The specific algorithm steps are as follows:

  1. (1)

    Randomly select \({K}_{0}\) points from the data set \(F=\{F\left({x}_{1}\right),F\left({x}_{2}\right),\,\ldots ,\,F\left({x}_{n}\right)\}\) as the initial center. The center vector of each cluster is \(\left\{{\mu }^{1},\,{\mu }^{2},\,{\dots ,\mu }^{{K}_{0}}\right\}\), \(n\) represents the number of samples, \(F=\{{F}_{1}\left(x\right),{F}_{2}\left(x\right),\,\ldots ,\,{F}_{m}\left(x\right)\}\) represents the \(m\) feature statistics at point \(x\), and \(m\) represents the vector feature dimension.

  2. (2)

    Calculate the distance \({d}_{ik}\) between each sample \(\left\{F\left({x}_{i}\right),\left(i=1,\,2,\,\ldots ,n\right)\right\}\) and each centroid vector \({\{\mu }^{k},(k=1,\,2,\,\ldots ,\,{K}_{0})\}\), and mark \({x}_{i}\) as the cluster corresponding to \({d}_{ik}\) with the smallest distance.

  3. (3)

    Determine whether the number of samples in each cluster is less than \({N}_{min}\). If less than \({N}_{min}\), the cluster is discarded. Set \(K={K}_{0}-1\), and the samples in this cluster are redistributed to the cluster with the smallest distance among the remaining clusters.

  4. (4)

    For \(k=1,\,2,\,\ldots ,\,K\), calculate the centroids \({\mu }^{k}=\frac{1}{\left|{C}_{k}\right|}\sum _{x\in {C}_{k}}F(x)\) for all samples in \({C}_{k}\).

  5. (5)

    If \(K\ge 2{K}_{0}\), there are too many clusters; go to the merge operation Step 8.

  6. (6)

    If \(K\le \frac{{K}_{0}}{2}\), there are too few clusters; go to the splitting operation Step 9.

  7. (7)

    If the maximum number of iterations is reached, the algorithm is terminated.

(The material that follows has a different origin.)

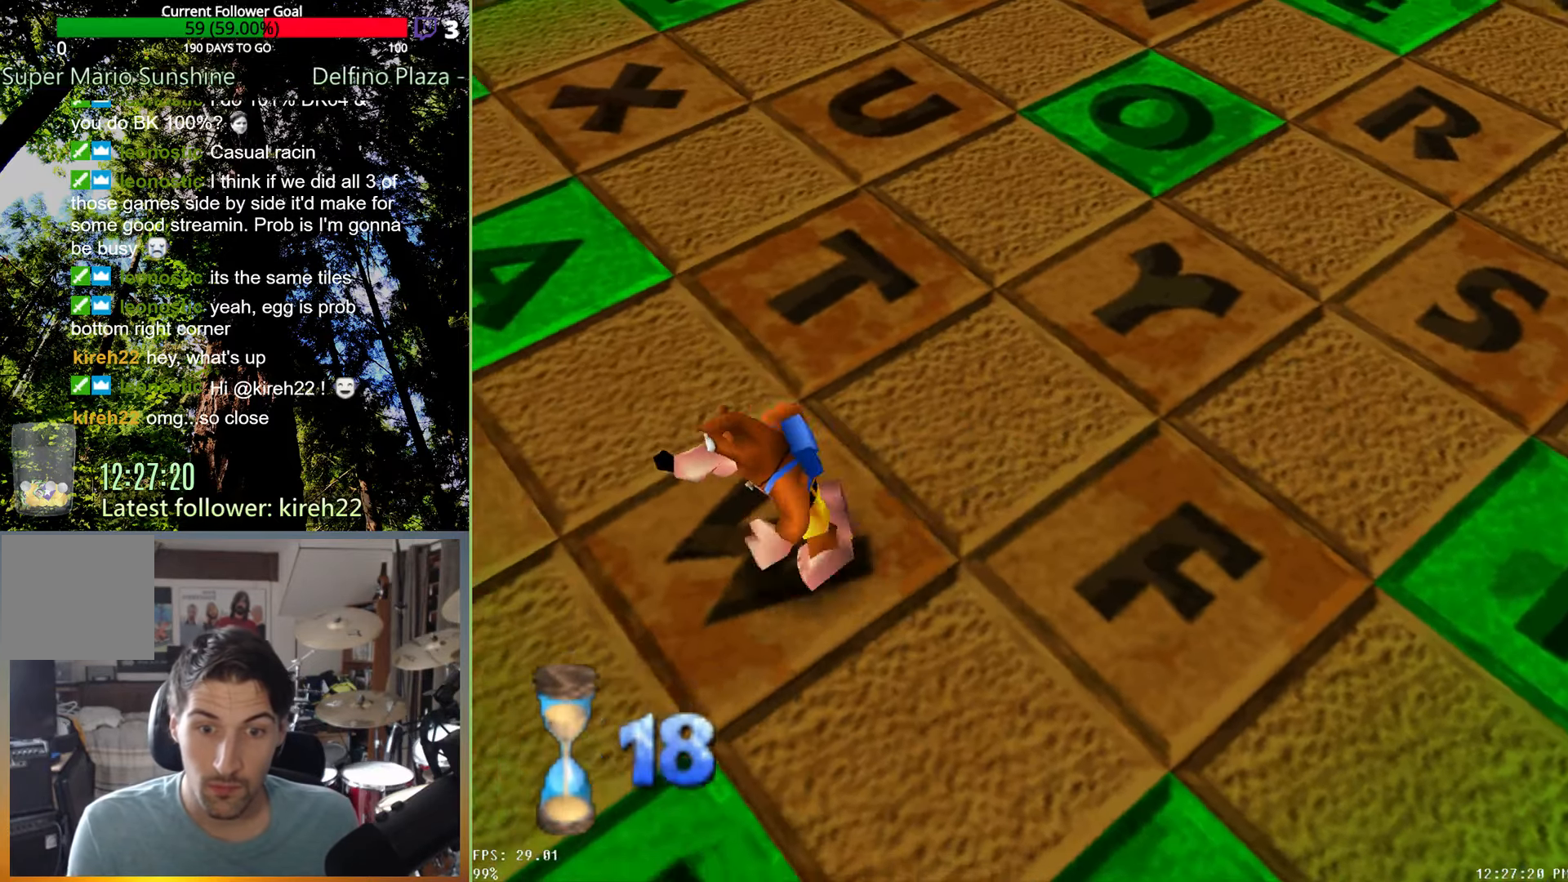
{"buttons": [], "left_stick": "up", "right_stick": "center", "events": [[42, "left_stick", "left"], [104, "left_stick", "up-left"], [313, "left_stick", "up"]]}
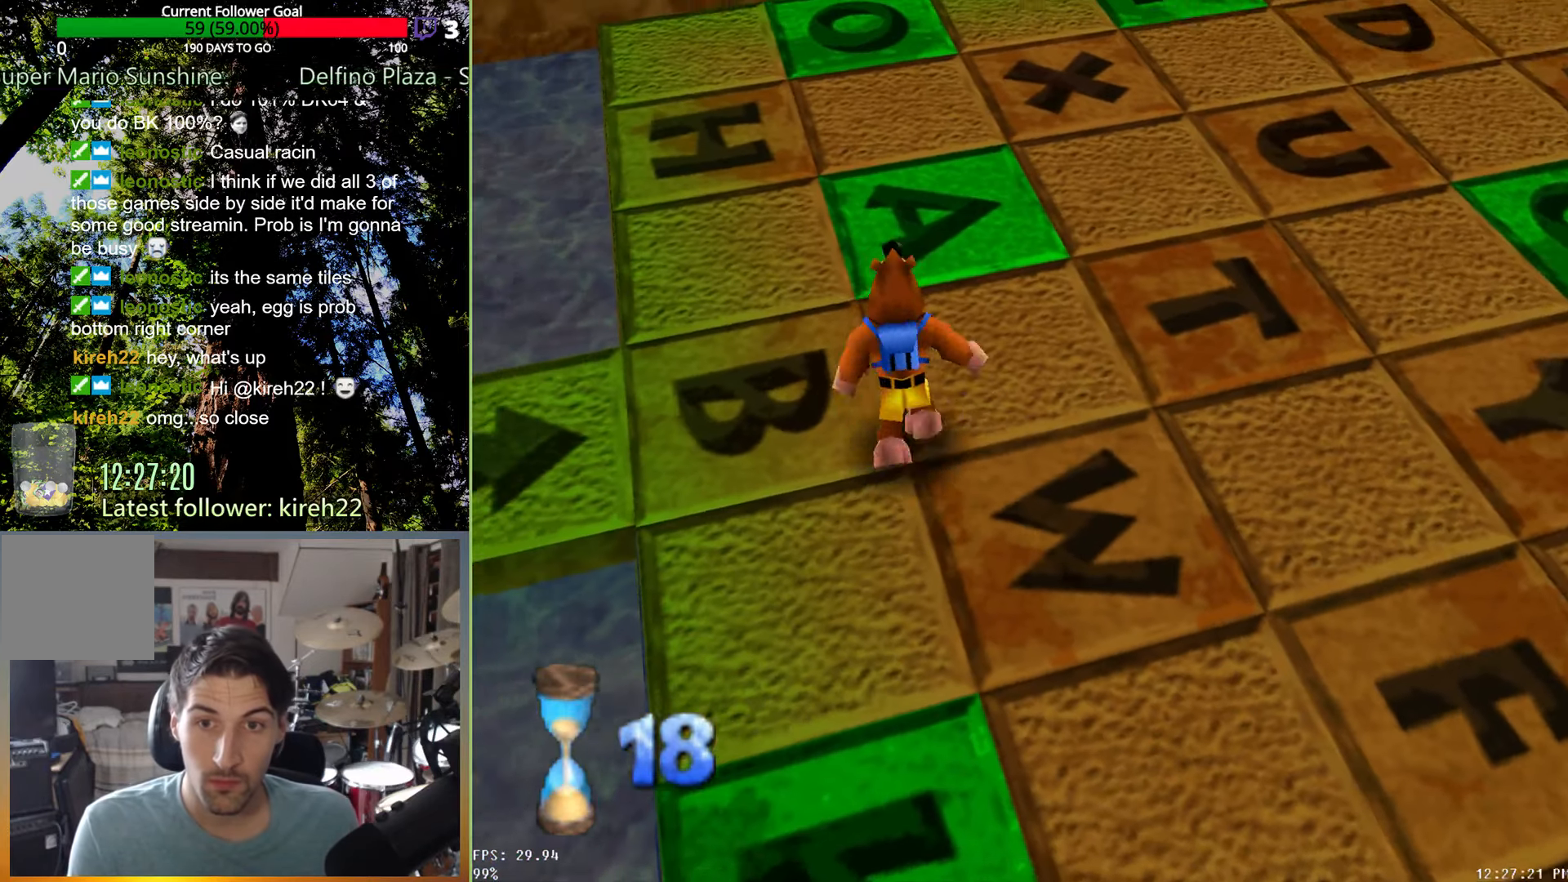
{"buttons": [], "left_stick": "down-right", "right_stick": "center", "events": [[292, "left_stick", "right"], [417, "left_stick", "down-right"]]}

Otherwise, return to Step 2.

  8. (8)

    Merge operation:

    1. (a)

      The distances between cluster centers of all clusters are calculated and expressed by matrix \(D\), where \(D\left(k,k\right)=0\);

    2. (b)

      Two clusters of \(D\left(k,{k}^{{\prime}}\right)<{d}_{min}\left(k\ne {k}^{{\prime}}\right)\) should be merged into a new cluster, and the center of this class is \({\mu }^{new}=\frac{1}{{n}_{k}+{n}_{{k}^{{\prime}}}}\left({n}_{k}{\mu }^{k}+{n}_{{k}^{{\prime}}}{\mu }^{{k}^{{\prime}}}\right)\), where \({n}_{i}\) and \({n}_{j}\) are the numbers of samples in the two clusters, respectively.

  9. (9)

    Splitting operation:

    1. (a)

      Calculate the variance of each dimension of all samples in each cluster and select the maximum variance \({{\Sigma}}_{\mathrm{m}\mathrm{a}\mathrm{x}}\) of each cluster;

    2. (b)

      If \({\sigma }_{max}>Sigma\) of a cluster and the sample size of this cluster is \({n}_{k}\ge 2{n}_{min}\), then go to Step c; otherwise, exit the splitting operation;

    3. (c)

      This cluster is divided into two clusters, and set \(K={K}_{0}+1\), \({{(\mu }^{k})}^{(+)}={\mu }^{k}+{\sigma }_{max}\), \({{(\mu }^{k})}^{(-)}={\mu }^{k}-{\sigma }_{max}\).

1.4 D. Mean shift

The specific algorithm steps are as follows:

  1. (1)

    Randomly select a sample as the core sample among the unmarked data samples.

  2. (2)

    Find all the samples with the core sample as the center and the bandwidth as the radius, record the sample as set \(M\), and consider this sample to belong to cluster \(C\). Add 1 to the probability that the samples in the circle belong to this class; this parameter will be used for step 7.

  3. (3)

    Take the core sample as the center, calculate the vector from the core sample to each sample in the set \(M\), and add these vectors to obtain the vector offset value.

  4. (4)

    The core sample moves along the direction of the vector offset value, and the moving distance is ||shift||.

  5. (5)

    Repeat steps 2 through 4 until the vector offset value is very small, that is, iterate to convergence, the samples encountered in the iteration process are classified into cluster \(C\), and record the core points at this time.

  6. (6)

    If the distance between the core sample of the current cluster \(C\) and the core sample of other existing clusters \({C}_{i}\) is less than the threshold when converging, cluster \({C}_{i}\) and cluster \(C\) are merged. Otherwise, take \(C\) as a new cluster and add 1 cluster.

  7. (7)

    Repeat step 1 through step 6 until all points are traversed.

  8. (8)

    According to the access frequency of each cluster to each point, the cluster with the highest access frequency is taken as the cluster of the point.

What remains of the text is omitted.